Like a green ribbon winding through the city, the forest park belt along the Xiaoling River extends for a length of 10 km and commands the most public attention as a Jinzhou recreation hot-spot.

Nearly 70,000 visitors flock to the patch of the river bank jam-packed with trees and greenery on a daily basis, which was unimaginable for Han, living in a riverside community, in the past.

"The river used to be very dirty and smelly," said Han, 63, recalling the barren river bank and obvious ecological damage of the past.

"The stink from the filthy river in summer and the dust from the dry river bed in winter made windows in my house 'white elephants,' and I couldn't open them in any season," said Han.

In 2014, the city started a lengthy effort to resuscitate and preserve the riverside environment and conducted ecological restoration.

"After years of construction, the Donghu forest park has become the city's largest leisure park, with nearly 20 scenic spots on 11 islands and more than 10 entertainment facilities," said Wang Yingchao, director of the housing and urban-rural development bureau of Jinzhou.

The ecological restoration efforts have significantly improved the people's sense of gain, happiness and security.

Yu Lian, an ornithologist, sees firsthand how the city benefited from environmental conservation, observing the recurrence of natural breeding of the red-crowned cranes in wetlands in southeast Jinzhou.
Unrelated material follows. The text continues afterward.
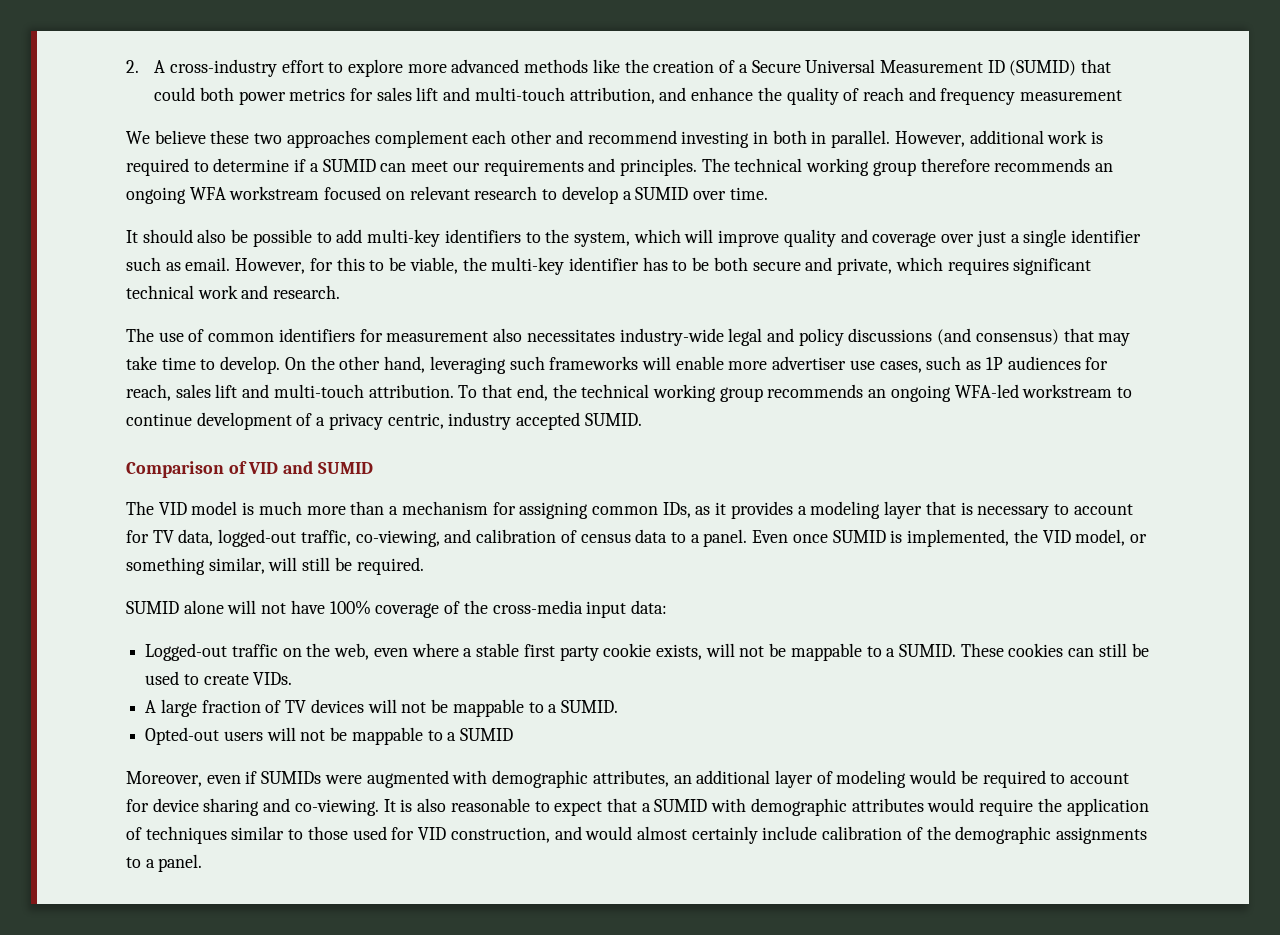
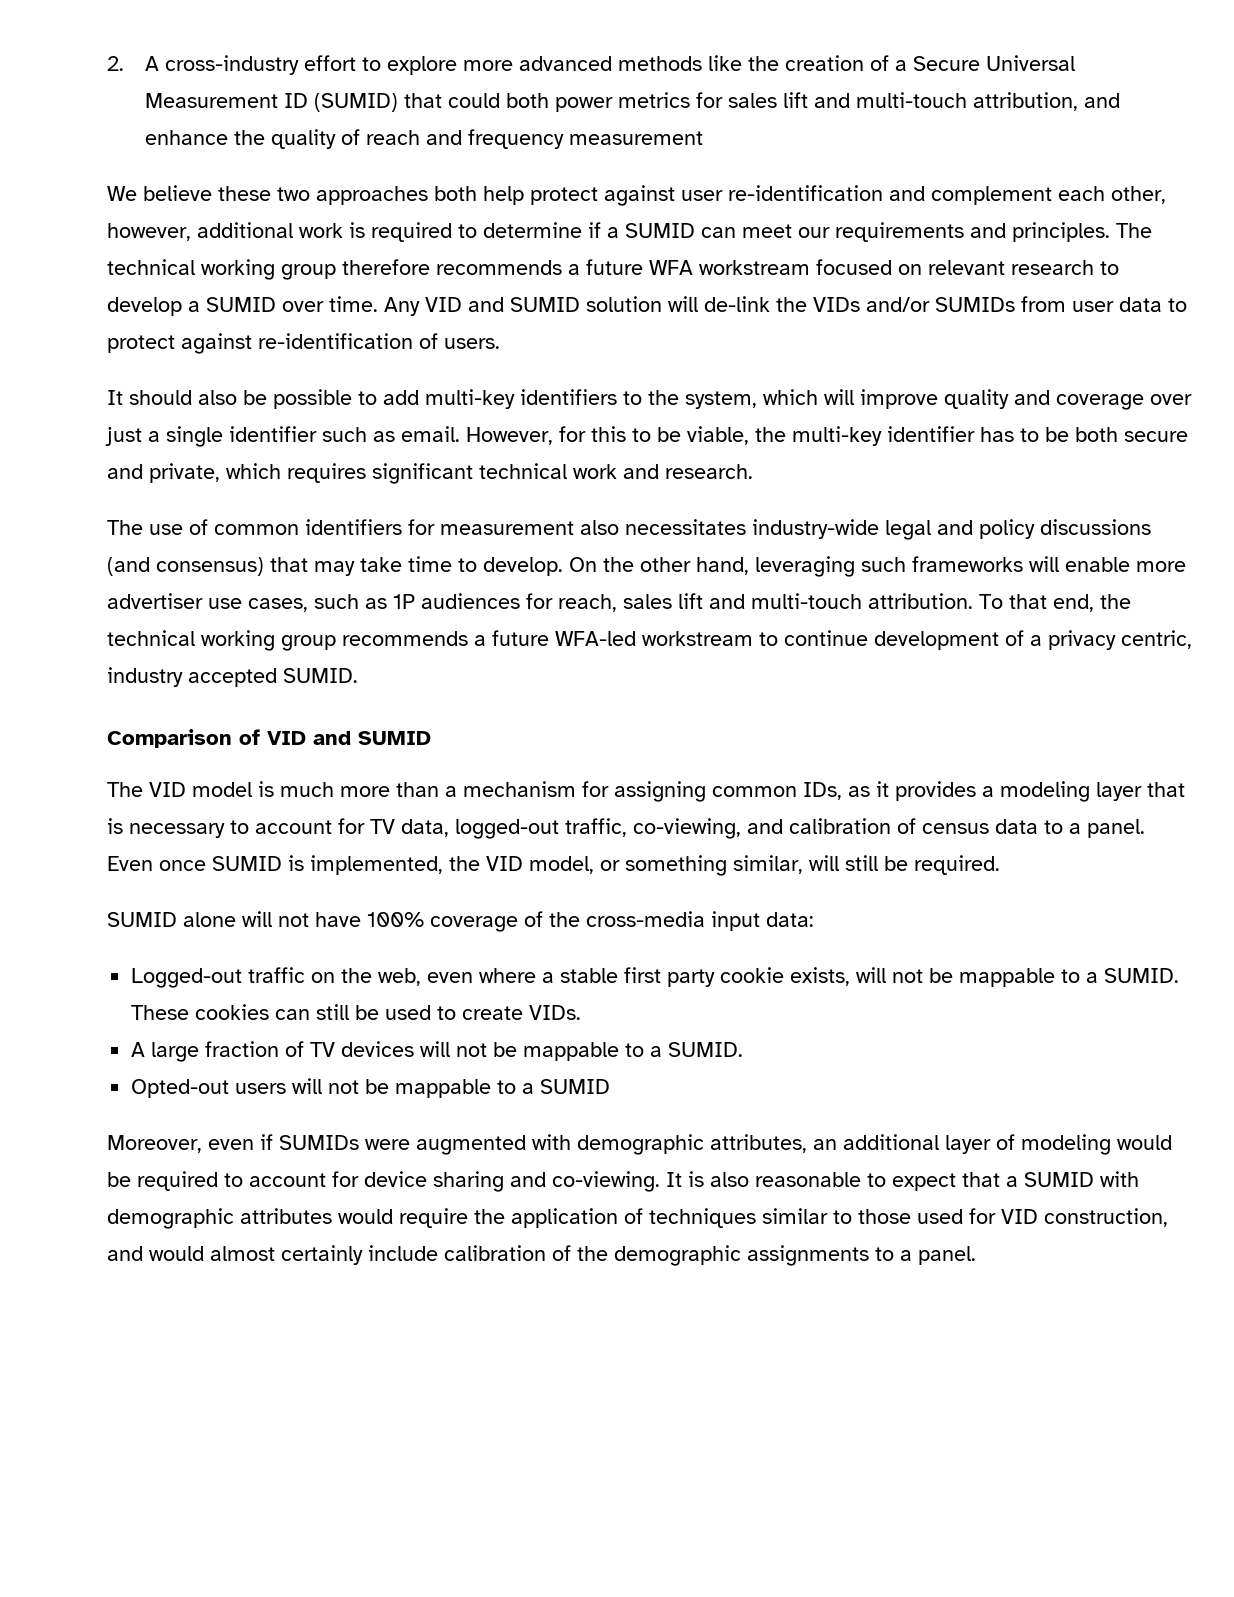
[374,130,965,148] complement each other and recommend investing in both in parallel. However, -> [434,185,1166,206] [107,223,191,241] both help protect against user re-identification and complement each other, however,
[1095,163,1114,172] [126,187,186,204] an ongoing -> [568,259,643,275] a future
(768, 193) none -> [384,296,1187,316] [107,333,500,354] Any VID and SUMID solution will de-link the VIDs and/or SUMIDs from user data to protect against re-identification of users.
[868,385,951,402] an ongoing -> [474,630,549,646] a future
"Red-crowned cranes are picky about the breeding grounds," said Guo Yumin, a professor from Beijing Forestry University.

The recurrence of natural breeding of the red-crowned cranes demonstrated that the local ecological environment had undergone fundamental changes in recent years, becoming suitable for the endangered birds' breeding again, said Guo.

From 2014 to 2022, the city of Jinzhou has poured 2.51 billion yuan (about $368.8 million) into ecological restoration, according to the data from the bureau.

In the same period, the rate of good air quality days in Jinzhou reached 86 percent, while the city's average PM2.5 concentration dropped from 63 micrograms to 37.7 micrograms per cubic meter.

"With sound economic development in recent years, people have renewed their demands for a better ecological environment that can spice up everyday life," Han told Xinhua.